Ethical Refusals (TRIDENT)

The TRIDENT benchmark reveals InvThink's strength in handling ethically nuanced requests grounded in real-world professional standards. Here, the system consistently reduces harmful compliance rates across domains such as legal practice, medicine, and finance. Importantly, InvThink outperforms methods that rely only on explicit safety prompts, proving that structured frameworks for harm anticipation are more effective than simple instructions to “be safe.” Through its inverse reasoning strategy, InvThink is able to foresee how a professional obligation might be violated before producing a response, enabling it to reject unethical instructions in a principled and context-sensitive manner. This capability is crucial for deploying models in high-stakes environments where subtle ethical missteps can have serious consequences.

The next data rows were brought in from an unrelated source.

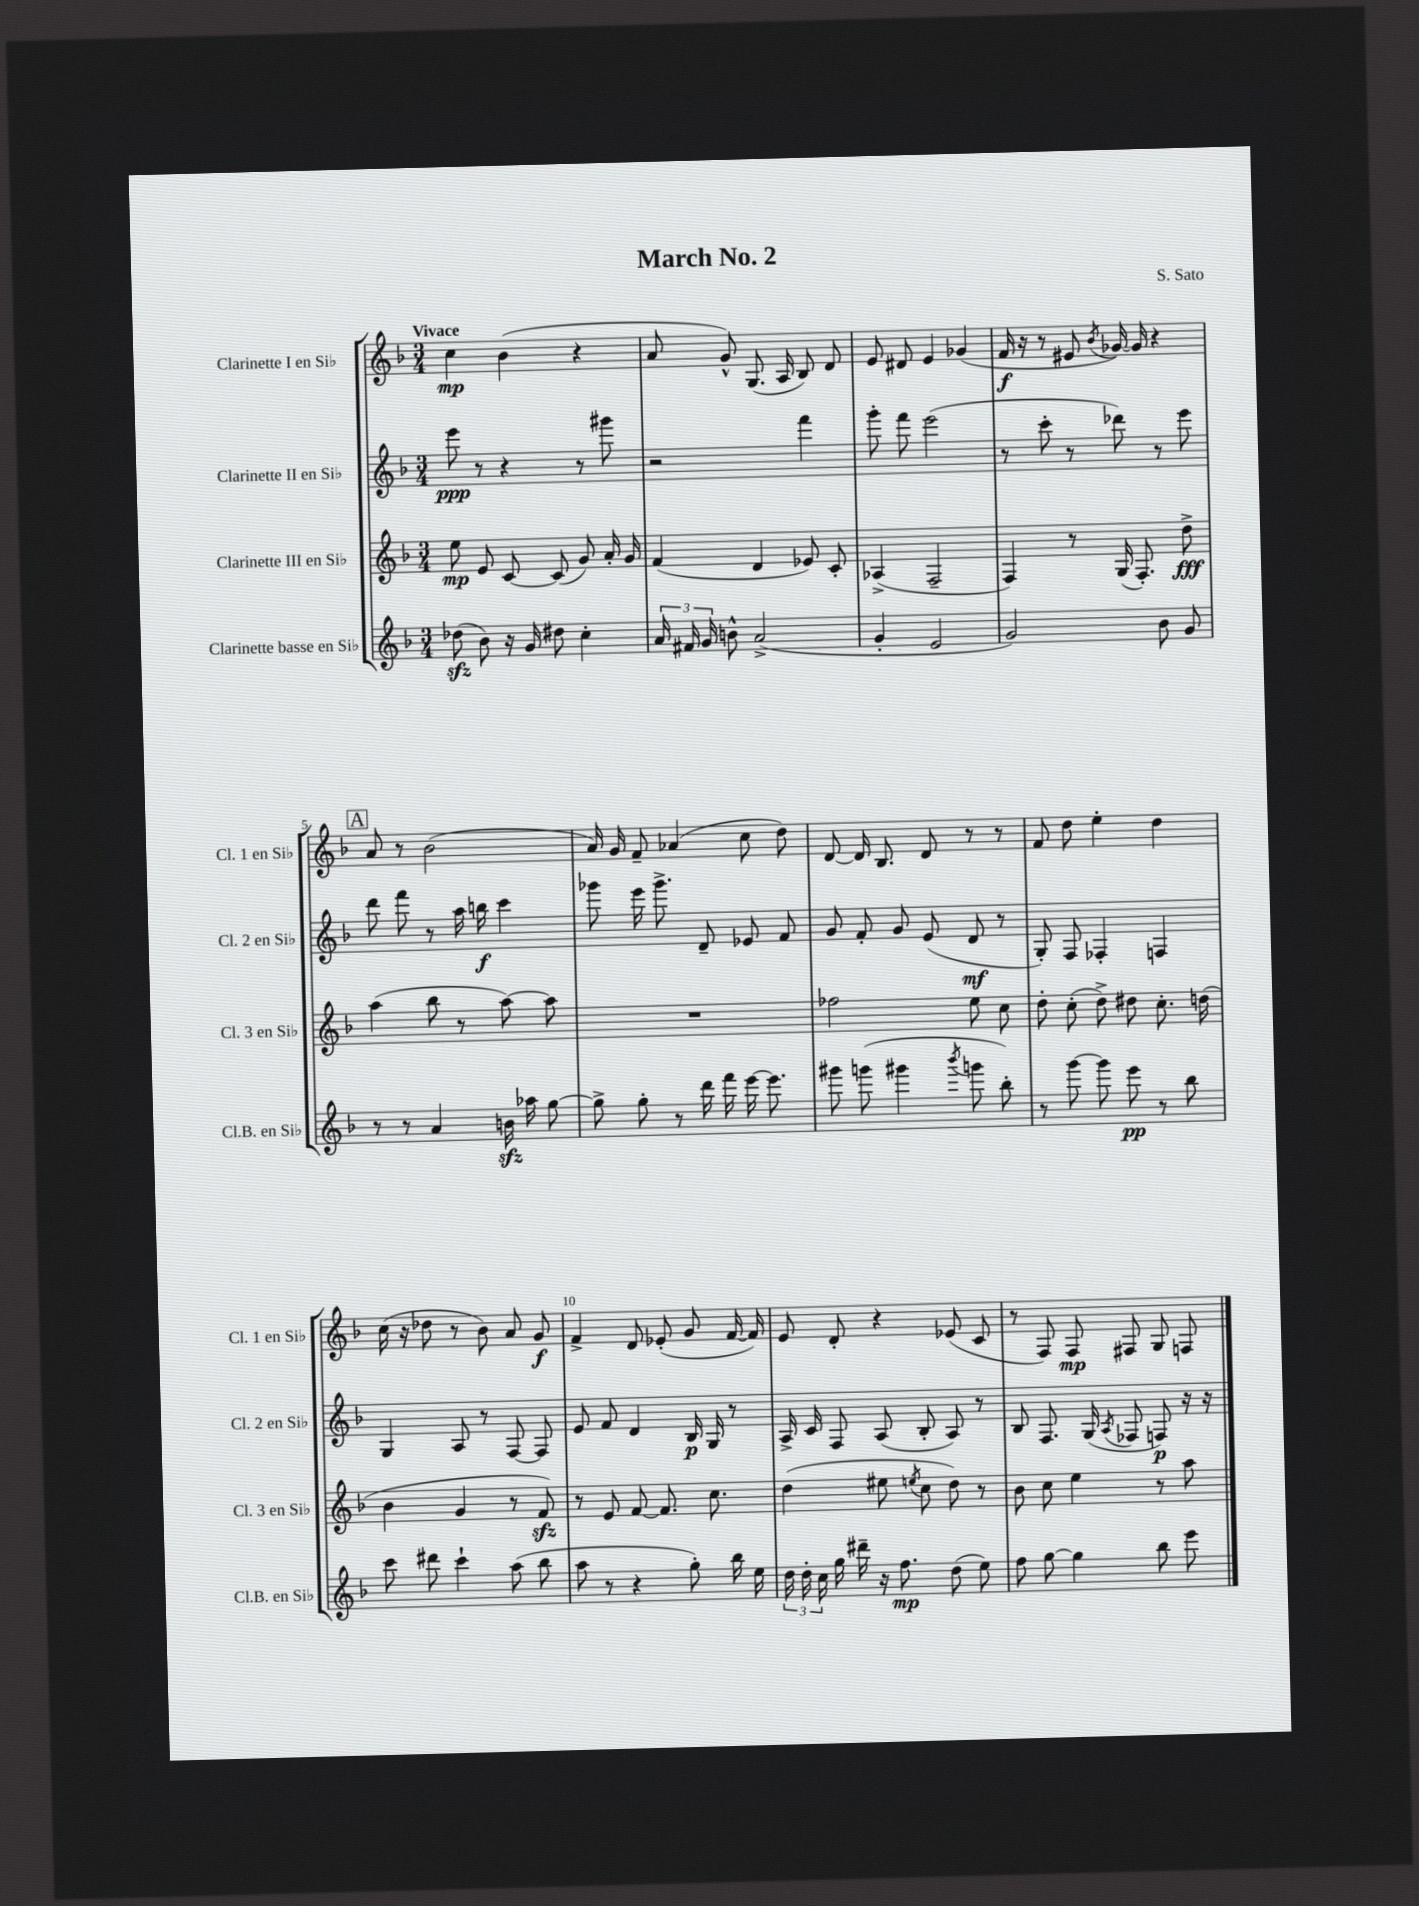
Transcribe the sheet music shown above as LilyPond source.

\header { title = "March No. 2" composer = "S. Sato" }
<<
\new StaffGroup <<
\new Staff = "s0" \with { instrumentName = "Clarinette I en Sib" shortInstrumentName = "Cl. 1 en Sib" } {
    \clef treble \key f \major \numericTimeSignature \time 3/4 \tempo "Vivace"
    \autoBeamOff c''4\mp bes'4( r4 |
    a'8 g'8-^) g8.( a16 bes8) d'8 |
    e'8 dis'8 e'4 ges'4( |
    f'16\f r16 r8 eis'8 \acciaccatura { bes'8 } ges'16~) ges'16 r4 |
    \mark \markup { \box "A" } a'8 r8 bes'2( |
    a'16) g'16 f'8-- aes'4( c''8 d''8) |
    d'8~ d'16 bes8. d'8 r8 r8 |
    f'8 d''8 e''4-. d''4 |
    c''16( r16 des''8 r8 bes'8) a'8 g'8\f |
    f'4-> d'8 ees'8-.( g'8 f'16~ f'16) |
    e'8 d'8-. r4 ees'8( c'8 |
    r8 f8) f8\mp fis8 g8 f8 \bar "|." |
}
\new Staff = "s1" \with { instrumentName = "Clarinette II en Sib" shortInstrumentName = "Cl. 2 en Sib" } {
    \clef treble \key f \major \numericTimeSignature \time 3/4
    \autoBeamOff e'''8\ppp r8 r4 r8 gis'''8 |
    r2 f'''4 |
    g'''8-. f'''8 e'''2( |
    r8 c'''8-. r8 des'''8) r8 e'''8 |
    \mark \markup { \box "A" } d'''8 f'''8 r8 a''16 b''16\f c'''4 |
    ges'''8 e'''16 ges'''8.-> d'8-- ees'8 f'8 |
    g'8 f'8-. g'8 e'8( d'8\mf r8 |
    g8-.) f8 fes4-. f4 |
    g4 a8 r8 f8~ f8 |
    e'8 f'8 d'4 bes16\p g16 r8 |
    a16-> c'16 f8 a8( bes8-. a8) r8 |
    bes8 f8. g16( \acciaccatura { a8 } fes8 f8\p) r16 r16 \bar "|." |
}
\new Staff = "s2" \with { instrumentName = "Clarinette III en Sib" shortInstrumentName = "Cl. 3 en Sib" } {
    \clef treble \key f \major \numericTimeSignature \time 3/4
    \autoBeamOff e''8\mp e'8 c'8~ c'8( g'8) a'16-. g'16 |
    f'4( d'4 ees'8) c'8-. |
    aes4->( f2-- |
    f4) r8 g16( f8.-.) d''8->\fff |
    \mark \markup { \box "A" } a''4( bes''8 r8 a''8~) a''8 |
    R2. |
    fes''2 e''8 c''8 |
    d''8-. c''8-.( d''8->) dis''8 c''8.-. d''16( |
    bes'4 g'4 r8 f'8\sfz) |
    r8 e'8 f'8~ f'8. c''8. |
    d''4( eis''8 \acciaccatura { e''8 } c''8 d''8) r8 |
    bes'8 c''8 e''4 r8 a''8 \bar "|." |
}
\new Staff = "s3" \with { instrumentName = "Clarinette basse en Sib" shortInstrumentName = "Cl.B. en Sib" } {
    \clef treble \key f \major \numericTimeSignature \time 3/4
    \autoBeamOff des''8\sfz( bes'8) r16 g'16 dis''8 c''4-. |
    \tuplet 3/2 { a'16 fis'16 g'16 } b'8-^ a'2->( |
    g'4-. e'2 |
    g'2) bes'8 g'8 |
    \mark \markup { \box "A" } r8 r8 a'4 b'16\sfz aes''16 g''8~ |
    g''8-> g''8-. r8 d'''16 f'''16 e'''16~ e'''8. |
    gis'''8 g'''8( gis'''4 \acciaccatura { bes'''8 } g'''8 bes''8-.) |
    r8 g'''8~ g'''8 e'''8\pp r8 bes''8 |
    c'''8 dis'''8 c'''4-! a''8( bes''8 |
    a''8 r8 r4 g''8-.) bes''16 e''16 |
    \tuplet 3/2 { d''16 d''16-. c''16 } g''16 dis'''16-- r16 f''8.\mp d''8( e''8) |
    f''8 g''8~ g''4 bes''8 e'''8 \bar "|." |
}
>>
>>
\layout { \context { \Score \override BarNumber.break-visibility = ##(#f #t #t) barNumberVisibility = #(every-nth-bar-number-visible 5) } }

  • Average harmfulness scores:
    1. Zero-shot: 3.12
    2. SafetyPrompt: 2.53
    3. InvThink: 2.17 (-30.4%)
    4. InvThink SFT: 1.52-1.84
  • Improvements are consistent across all domains, reflecting InvThink's generalizable reasoning framework.
  • Unlike simple instruction-based prompting, InvThink explicitly enumerates potential harms through inverse reasoning, enabling models to anticipate and avoid violations of professional obligations.

Main Results 2
Table 3. Effectiveness over Reasoning vs. Non-Reasoning Models

Performance across Reasoning and Non-Reasoning Models

Interestingly, reasoning-enhanced models often show higher baseline harmful behavior because advanced reasoning capabilities enable more sophisticated unsafe actions. This phenomenon, known as the “capability curse”, is effectively neutralized by InvThink. By redirecting reasoning power toward identifying, enumerating, and avoiding harm, InvThink transforms a potential weakness into a strength.

  • Reasoning-enhanced models: while they often show higher baseline harmful behavior due to advanced capabilities (the so-called “capability curse”), InvThink neutralizes this by redirecting reasoning power toward harm identification and avoidance.
  • By transforming reasoning ability from a liability into a strength, InvThink provides a principled and scalable approach to safety across diverse model classes.

Advancing Safety and General Reasoning Together


Reasoning Evaluation
Table 4. Performance over other Reasoning Benchmarks

Conventional safety training often suffers from the so-called Safety Tax: improving safety at the expense of general reasoning performance. InvThink overcomes this trade-off, demonstrating gains in both safety and general capabilities.

  • Empirical Gains: Up to +5.0% on GPQA and MATH500, and +2.0% on MMLU (SFT variant).
  • Core Principle: By explicitly training models to enumerate and analyze failure modes, InvThink instills the ability not only to generate plausible solutions but also to systematically eliminate invalid reasoning paths.

This structured approach fosters a more rigorous and constraint-sensitive reasoning process, enabling robust improvements across domains such as mathematics and logic. By cultivating the skill of ruling out incorrect solutions as well as finding correct ones, InvThink establishes a new paradigm: 👉 Safety and reasoning performance can advance hand-in-hand, rather than in opposition.